Task objective:
Restate the entries word for word and skip every image.

Collection entries:
++++++++

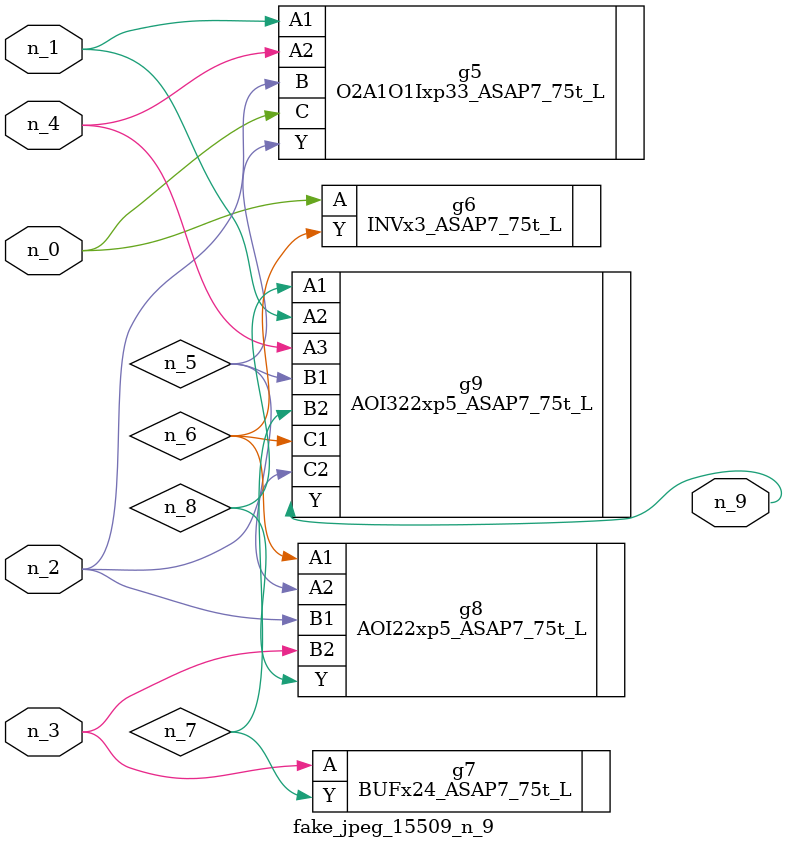
<source format=v>
module fake_jpeg_15509_n_9 (n_3, n_2, n_1, n_0, n_4, n_9);

input n_3;
input n_2;
input n_1;
input n_0;
input n_4;

output n_9;

wire n_8;
wire n_6;
wire n_5;
wire n_7;

O2A1O1Ixp33_ASAP7_75t_L g5 ( 
.A1(n_1),
.A2(n_4),
.B(n_2),
.C(n_0),
.Y(n_5)
);

INVx3_ASAP7_75t_L g6 ( 
.A(n_0),
.Y(n_6)
);

BUFx24_ASAP7_75t_L g7 ( 
.A(n_3),
.Y(n_7)
);

AOI22xp5_ASAP7_75t_L g8 ( 
.A1(n_6),
.A2(n_5),
.B1(n_2),
.B2(n_3),
.Y(n_8)
);

AOI322xp5_ASAP7_75t_L g9 ( 
.A1(n_8),
.A2(n_1),
.A3(n_4),
.B1(n_5),
.B2(n_7),
.C1(n_6),
.C2(n_2),
.Y(n_9)
);


endmodule
</source>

++++++++

The completed task:
<source format=v>
module fake_jpeg_15509_n_9 (n_3, n_2, n_1, n_0, n_4, n_9);

input n_3;
input n_2;
input n_1;
input n_0;
input n_4;

output n_9;

wire n_8;
wire n_6;
wire n_5;
wire n_7;

O2A1O1Ixp33_ASAP7_75t_L g5 ( 
.A1(n_1),
.A2(n_4),
.B(n_2),
.C(n_0),
.Y(n_5)
);

INVx3_ASAP7_75t_L g6 ( 
.A(n_0),
.Y(n_6)
);

BUFx24_ASAP7_75t_L g7 ( 
.A(n_3),
.Y(n_7)
);

AOI22xp5_ASAP7_75t_L g8 ( 
.A1(n_6),
.A2(n_5),
.B1(n_2),
.B2(n_3),
.Y(n_8)
);

AOI322xp5_ASAP7_75t_L g9 ( 
.A1(n_8),
.A2(n_1),
.A3(n_4),
.B1(n_5),
.B2(n_7),
.C1(n_6),
.C2(n_2),
.Y(n_9)
);


endmodule
</source>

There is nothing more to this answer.